業態の垣根を越えた競争が激しくなるなか、新たなニーズを開拓した専門店や大手コンビニエンスストアが快走。半面、スーパーなどは苦戦が続いた。
消費者は安さ以外にも、機能性や品質を兼ね備えた商品にお金を投じる「選別消費」の傾向を強めている。こうしたニーズを取り込めるかが業績の明暗を分けた。
→低価格という消費の軸はなによりも強い。しかし他のあらゆる視点も霧消してしまうところが恐ろしい。これが機能や品質までに回復してきた。
今後はベネフィットや意味、ブランドにまで回復するか。
こうした中で、最高益決算が相次いだのが専門店。共通するのは他社にない機能性や品質を前面に打ち出し、デフレ下でも客単価の引き上げを実現した点だ。
エービーシー・マートは独自開発の履き心地を良くしたパンプスなどを投入。従来より高単価の商品がけん引する形で客単価が3%程度上昇し、経常最高益だった。「価格を1割引き上げたら2割品質を高める」(小島穣取締役)戦略で顧客を取り込んだ。
→靴には履き心地。あたり前だが、それよりも低価格が優先していたことが恐ろしい。
低価格家具が強みのニトリホールディングスも耐久性の高いこたつ布団など従来より高めの商品投入により、客単価を4%弱引き上げて経常最高益を達成した。
→耐久性。ワンシーズンごとで捨てるフロー消費からストック型への移行
プライベートブランド(PB=自主企画)商品が好調なコンビニも、セブン―イレブン・ジャパンなど大手3社が営業最高益を達成。もっとも好調なのは上位勢だけで、ミニストップやサークルKサンクスは2桁減益となるなどシェア争いは一段と激しくなっている。

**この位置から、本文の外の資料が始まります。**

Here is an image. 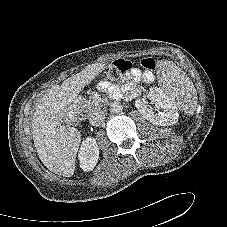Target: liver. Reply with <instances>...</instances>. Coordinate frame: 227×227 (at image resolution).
Here are the masks:
<instances>
[{
  "label": "liver",
  "instance_id": "6515ba94",
  "mask_svg": "<svg viewBox=\"0 0 227 227\" xmlns=\"http://www.w3.org/2000/svg\"><path fill=\"white\" fill-rule=\"evenodd\" d=\"M106 68L105 63L86 66L81 72L53 85L37 103L31 120L34 146L39 159L50 171L71 177L81 143L80 132L63 125L71 103L81 90Z\"/></svg>",
  "mask_w": 227,
  "mask_h": 227
}]
</instances>
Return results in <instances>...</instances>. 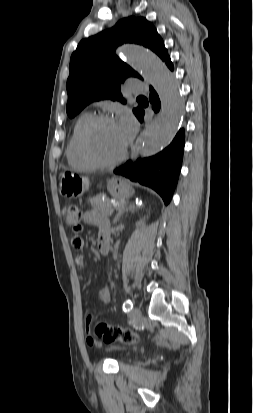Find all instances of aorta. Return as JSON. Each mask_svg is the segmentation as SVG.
<instances>
[{"mask_svg": "<svg viewBox=\"0 0 253 413\" xmlns=\"http://www.w3.org/2000/svg\"><path fill=\"white\" fill-rule=\"evenodd\" d=\"M120 51L128 64L153 85L161 101L159 116L138 142L140 156L150 157L175 137L184 115V100L177 81L153 52L134 44L124 45Z\"/></svg>", "mask_w": 253, "mask_h": 413, "instance_id": "1", "label": "aorta"}]
</instances>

→いいものが、ノンブランドなので安い。しかしそのノンブランドを作っているのはNBだということを、消費者が知っているPB(ex サッポロビール)
総菜やPB商品を軸とする大手コンビニ勢の攻勢を受け、苦戦を強いられているのがスーパー各社。ダイエーは約3700品目にのぼる大規模な値下げに踏み切ったが、客足の回復が遅れ、3~11月期は連続で経常赤字。マルエツも8割近い経常減益になった。
総合スーパーの苦戦を受け、イオンはPB商品の販売額を前年同期から3割弱増やすなど商品構成の変革に取り組んでおり、「11月以降、販売は回復傾向になってきた」(森副社長)。今後は「他社製品にない独自の強みを打ち出せるかが収益回復のカギ」(外資系証券アナリスト)となる。